All of you are probably familiar with the concept of statistical power (i.e. the ability of a study to statistically detect an existing effect) so I’m sure no one will be surprised to find out that studies with low power are undesirable because they are more likely to miss the experimental effect that they are looking for. But before you mark this post as ‘boring’ and move on with your day, you should know that Katherine Button and colleagues, in their Nature Reviews paper [1], outline two less known and perhaps more dangerous consequences of running studies with low statistical power.

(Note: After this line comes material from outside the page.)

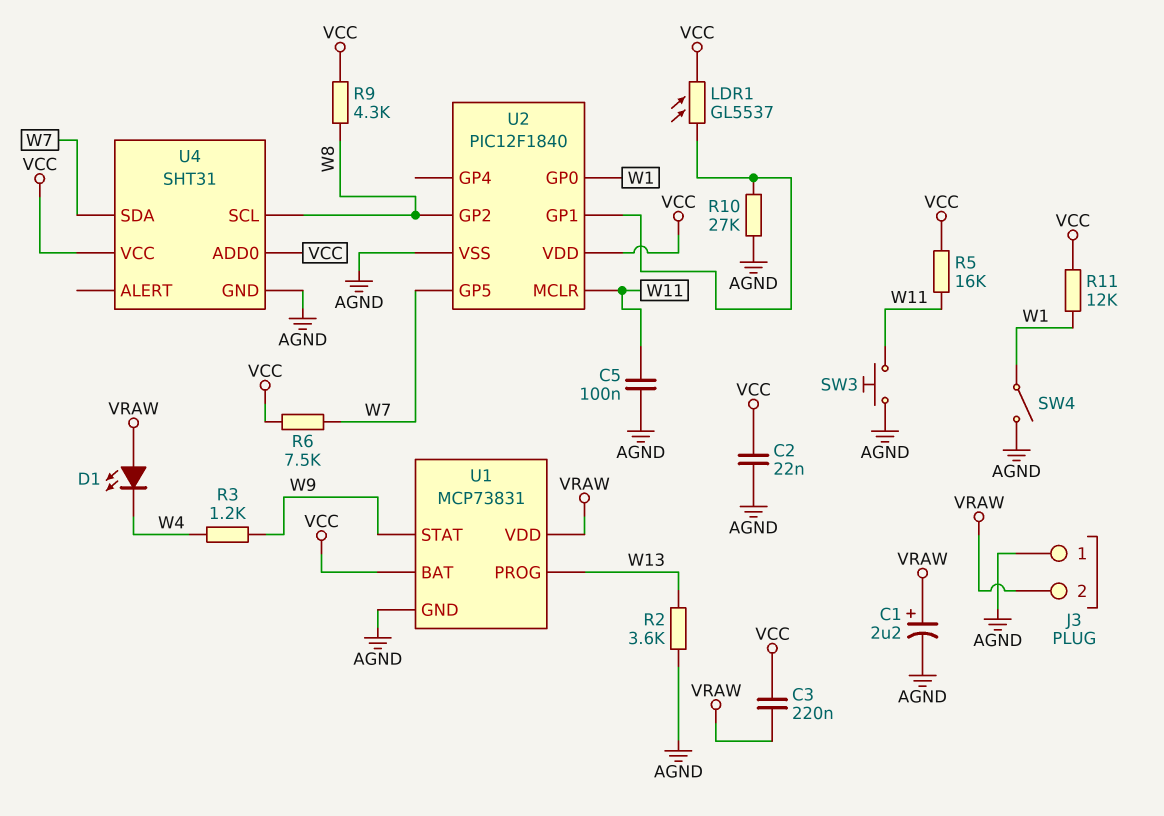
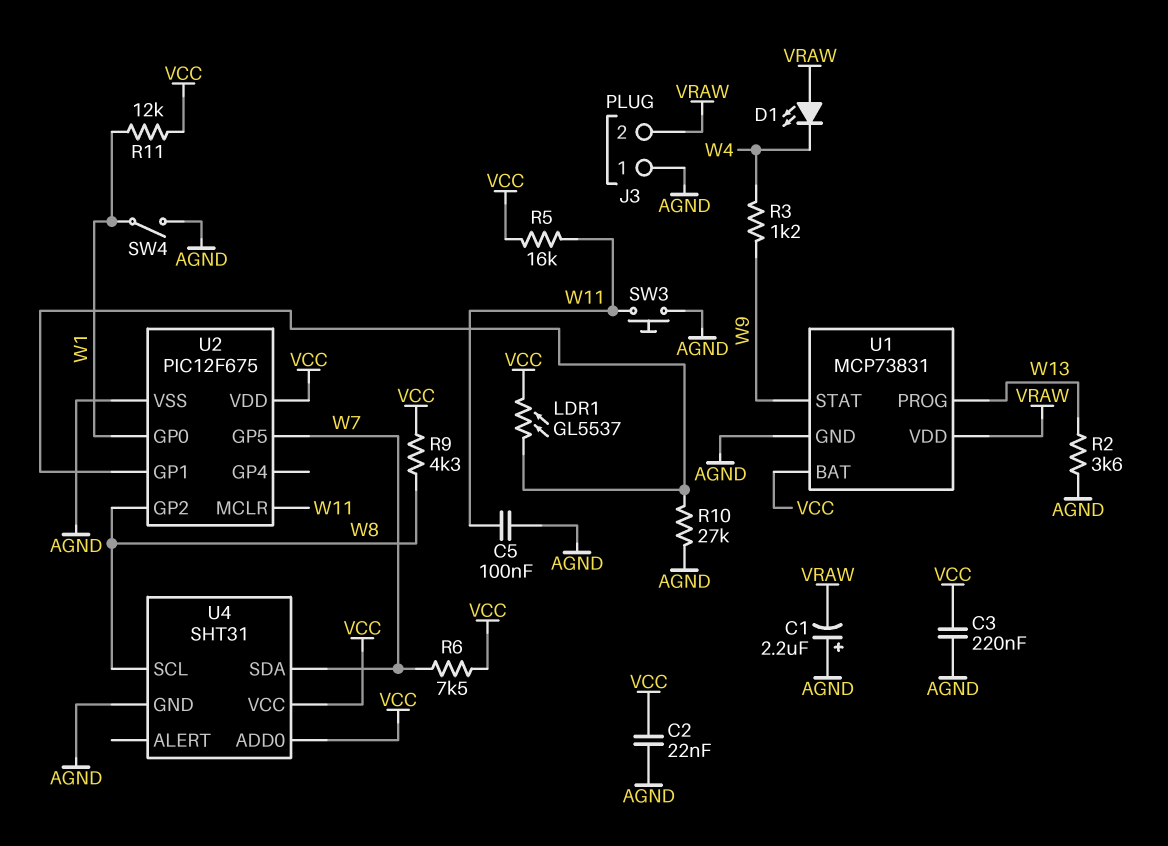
C1: 2.2uF (plus VRAW, minus AGND) -> 2.2uF (plus AGND, minus VRAW)
C3: 220nF (VCC, VRAW) -> 220nF (AGND, VCC)
U2: PIC12F1840 -> PIC12F675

Firstly, lower power leads to lower positive predictive value (which is the probability that a finding reflects a true effect rather than a false positive): that is, lower power equals more chances of finding significant results which are just false positives, and lack a true underlying effect. Secondly, even when an underpowered study is able to detect a true effect, the magnitude of this effect will likely be overestimated, an effect which is known as the ‘winner’s curse’ (this is particularly unfortunate because researchers trying to replicate such a finding are going to be much more likely to fail). In addition, the authors argue that low-powered studies are more vulnerable to a range of other bias, such as vibration effects (i.e. changing your analysis method even slightly might have a sizeable impact on your results), publication bias, and selective reporting of outcomes.

The most striking conclusion is that the authors draw is that the likelihood that nominally significant findings in the literature correspond to true effects is actually scaringly small, and this may be especially true in neuroscience, a field in which statistical power tends to be quite low, as the authors show by a relatively comprehensive review. In the context of animal model studies, this has also ethical implications: animal sacrifices are more difficult to justify if the resulting study is weakened to such an extent by lack of statistical power.

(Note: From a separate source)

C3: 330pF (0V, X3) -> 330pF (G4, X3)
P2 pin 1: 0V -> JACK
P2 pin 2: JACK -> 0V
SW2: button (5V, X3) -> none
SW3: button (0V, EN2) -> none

The authors conclude by presenting a few general recommendation, broadly aimed at creating a scientific environment which values and enables replication, transparency, meta-analyses, and collaboration. Their statistical guidelines include an a priori calculation of your statistical power (although estimating effect sizes is admittedly no piece of cake) and pre-registration of the confirmatory analysis plan. The latter deals with the important difference between exploratory and confirmatory data analysis, and the fact that p-values generated during exploratory analysis do not have the same interpretation as confirmatory p-values (on this issue, I recommend this short article, and to always keep in mind that if you run many exploratory tests on your data and find one that is significant with p<0.05, that p-value might in fact be pretty close to meaningless).

In light of all this, I think there’s only one solution: power to the people!


[1] Button, Katherine S., et al. "Power failure: why small sample size undermines the reliability of neuroscience." Nature Reviews Neuroscience 14.5 (2013): 365-376.